Image source: Ed Uthman from Houston, TX, USA, Adenocarcinoma of Pancreas, FNA (5558642382), CC BY 2.0
News • Cutting the energy supply
Disrupting cellular pH balance blocks pancreatic cancer
Scientists at Sanford Burnham Prebys have found a new way to kill pancreatic cancer cells by disrupting their pH equilibrium.
The study, published in Cancer Discovery, reports how depleting an ion transport protein lowers the pH to a point that compromises pancreatic cancer cell growth.
Pancreatic cancer cells—like all cancer cells—have a constant need for energy to support their growth and expansion. To meet these energy needs, they boost metabolic pathways that normal cells don’t use and, as a consequence, produce excess acid that needs to be expelled. Increasingly, scientists have focused on manipulating cancer cell pH as an approach to treat cancers lacking effective therapies. “Our study suggests that interfering with cellular pH represents a new therapeutic avenue to treat pancreatic cancer, one of the deadliest cancers for which there is currently no effective treatment,” says Cosimo Commisso, Ph.D., an assistant professor in Sanford Burnham Prebys’ NCI-designated Cancer Center. “We have shown that a sodium-hydrogen exchanger called NHE7 plays a significant role in pancreatic tumors, and by suppressing it, we can promote cancer cell death.”

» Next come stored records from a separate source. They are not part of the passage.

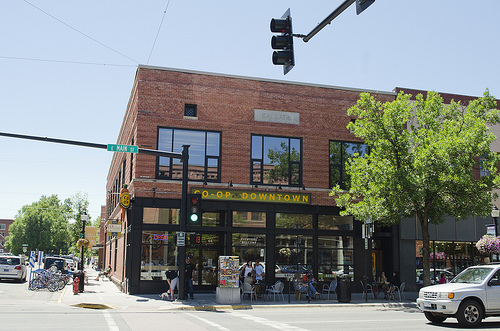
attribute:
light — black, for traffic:
[259, 9, 299, 79]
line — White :
[99, 307, 119, 329]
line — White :
[182, 309, 232, 330]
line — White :
[227, 304, 301, 329]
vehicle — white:
[412, 245, 498, 329]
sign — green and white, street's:
[105, 142, 140, 154]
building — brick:
[96, 62, 413, 310]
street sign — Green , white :
[103, 139, 137, 156]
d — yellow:
[239, 190, 248, 201]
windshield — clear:
[451, 267, 493, 284]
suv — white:
[416, 265, 498, 326]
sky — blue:
[0, 2, 500, 222]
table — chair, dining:
[237, 272, 280, 299]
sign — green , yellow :
[144, 173, 381, 260]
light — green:
[184, 190, 201, 232]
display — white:
[200, 228, 260, 315]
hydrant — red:
[52, 263, 114, 307]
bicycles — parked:
[26, 261, 81, 290]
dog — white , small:
[157, 287, 172, 302]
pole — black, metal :
[278, 0, 395, 50]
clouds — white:
[158, 21, 178, 44]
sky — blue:
[20, 18, 120, 80]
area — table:
[123, 239, 384, 328]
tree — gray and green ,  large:
[326, 88, 496, 318]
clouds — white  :
[10, 89, 147, 235]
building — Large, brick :
[86, 63, 497, 303]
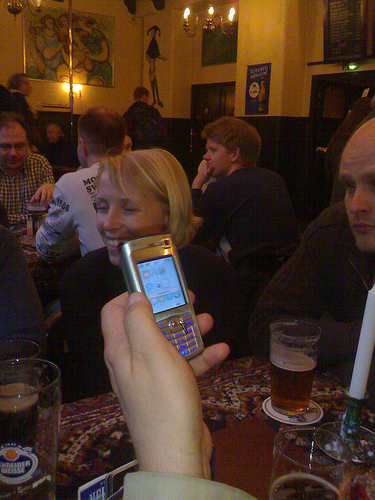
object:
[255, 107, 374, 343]
people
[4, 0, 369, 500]
restaurant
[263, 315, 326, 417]
glass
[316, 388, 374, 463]
holder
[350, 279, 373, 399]
candle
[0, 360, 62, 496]
pint glass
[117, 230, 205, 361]
cell phone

Given that the five-year survival rate for people newly diagnosed is less than 10%, it’s crystal clear that we need better therapiesCosimo Commisso
The NHE family of sodium-hydrogen exchangers are transport proteins that regulate the internal pH of cells and their organelles such as endosomes and the Golgi apparatus. They are located in membranes and work by exchanging hydrogen ions (H+) for sodium ions (Na+) and are essential for proper cell function. “We hypothesized that the increased acid production that occurs in tumor cells could be harnessed as a therapeutic vulnerability, so we looked for a strategy to specifically target this,” says Koen Galenkamp, Ph.D., a postdoctoral fellow in Commisso’s lab and the first author of the study. “By mining a number of pancreatic cancer databases, we found that NHE7 levels were higher in tumors compared to normal pancreas, and highest in the tumors of patients with the poorest prognoses.”
With this information, the research team set out to understand the role of NHE7 in pancreatic cancer cells. They found that it localizes to the Golgi where it imports hydrogen ions, creating an acidic Golgi and a corresponding alkaline cytoplasm that supports cancer cell metabolism. “This led us to test if we could make pancreatic cells vulnerable by disabling or eliminating NHE7 to undermine the alkaline cytoplasmic pH they require to stay fit,” adds Galenkamp.
Through a series of experiments in pancreatic cancer cells, the research team showed that suppressing NHE7 lowers the pH of the cell’s cytoplasm, triggering cell death. Importantly, in mice transplanted with human tumors, getting rid of NHE7 caused tumors to shrink or completely stop their growth. “Pancreatic cancer is predicted to soon become the second-leading cause of cancer-related deaths in the U.S.,” says Commisso. “Given that the five-year survival rate for people newly diagnosed is less than 10%, it’s crystal clear that we need better therapies—and finding new cancer targets can help us tailor treatments and possibly save the lives of many more patients.”
Commisso adds, “This study illustrates the potential to target pH balance as an approach to combat pancreatic cancer. Our next step is to work with the Conrad Prebys Center for Chemical Genomics—the drug discovery facility at our Institute—to find ways to disable NHE7 and limit the Golgi’s ability to sequester acid. If successful, cancer cells would be unable to maintain the proper pH that they need to grow.”